WE MAED TEH PROFITZ!!!1!!1

[–] SocialMediaRefugee@lemmy.world 21 points 18 hours ago

Executives think they are the most important part of the company. They are high level managers, that is all.

[–] conditional_soup@lemm.ee 18 points 18 hours ago

Well, yeah, but those costs are for tomorrow's executive to figure out, we need those profits NOW

[–] splinter@lemm.ee 13 points 18 hours ago (1 children)

It’s utterly bizarre. The customers lose out by receiving an inferior product at the same cost. The workers lose out by having their employment terminated. And even the company loses out by having its reputation squandered. The only people who gain are the executives and the ownership.

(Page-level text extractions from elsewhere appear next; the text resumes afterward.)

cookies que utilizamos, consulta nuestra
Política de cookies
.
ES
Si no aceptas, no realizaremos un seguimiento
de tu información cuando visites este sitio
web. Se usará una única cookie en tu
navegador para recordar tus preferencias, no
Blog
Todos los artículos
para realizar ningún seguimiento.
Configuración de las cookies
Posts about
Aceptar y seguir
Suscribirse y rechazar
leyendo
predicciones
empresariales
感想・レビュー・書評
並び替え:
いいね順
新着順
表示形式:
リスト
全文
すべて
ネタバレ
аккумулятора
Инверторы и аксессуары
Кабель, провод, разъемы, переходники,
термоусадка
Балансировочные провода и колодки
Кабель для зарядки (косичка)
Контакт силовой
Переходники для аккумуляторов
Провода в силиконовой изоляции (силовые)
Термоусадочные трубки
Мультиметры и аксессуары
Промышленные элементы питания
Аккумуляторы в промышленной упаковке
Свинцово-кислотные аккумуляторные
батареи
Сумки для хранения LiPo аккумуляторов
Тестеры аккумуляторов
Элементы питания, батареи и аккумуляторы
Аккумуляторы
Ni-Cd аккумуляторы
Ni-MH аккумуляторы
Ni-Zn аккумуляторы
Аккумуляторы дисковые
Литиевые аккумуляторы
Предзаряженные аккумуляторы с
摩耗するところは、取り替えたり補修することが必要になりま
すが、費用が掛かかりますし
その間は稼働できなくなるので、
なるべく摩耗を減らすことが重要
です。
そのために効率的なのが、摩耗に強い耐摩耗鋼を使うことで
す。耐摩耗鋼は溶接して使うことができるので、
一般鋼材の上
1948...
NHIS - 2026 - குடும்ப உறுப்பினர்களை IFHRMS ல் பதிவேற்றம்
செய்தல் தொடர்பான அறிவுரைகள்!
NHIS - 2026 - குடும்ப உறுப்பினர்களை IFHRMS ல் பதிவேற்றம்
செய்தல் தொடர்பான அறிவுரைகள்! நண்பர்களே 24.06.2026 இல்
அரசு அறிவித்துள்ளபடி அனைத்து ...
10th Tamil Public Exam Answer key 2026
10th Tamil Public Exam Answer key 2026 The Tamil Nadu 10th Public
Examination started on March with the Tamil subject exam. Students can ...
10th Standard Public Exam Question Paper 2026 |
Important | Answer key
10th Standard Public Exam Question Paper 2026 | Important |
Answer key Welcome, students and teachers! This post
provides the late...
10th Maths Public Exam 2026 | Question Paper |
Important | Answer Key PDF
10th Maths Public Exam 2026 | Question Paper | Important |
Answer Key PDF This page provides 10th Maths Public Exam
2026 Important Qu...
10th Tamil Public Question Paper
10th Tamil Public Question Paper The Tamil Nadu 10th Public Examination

[–] JayleneSlide@lemmy.world 12 points 10 hours ago

This is absolutely by design. The corporate raider playbook is well-read. See: Sears, Fluke, DeWalt, Boeing, HP, Intel, Anker, any company purchased by Vista (RIP Smartsheet, we barely knew ye), and so on. Find a brand with an excellent reputation, gut it, strip mine that goodwill, abandon the husk on a golden parachute, and make sure to not be the one holding the bag.

[–] sudo42@lemmy.world 14 points 19 hours ago (1 children)
[–] homesweethomeMrL@lemmy.world 10 points 18 hours ago

Everyone. But Boeing did a pretty fucked up job of it.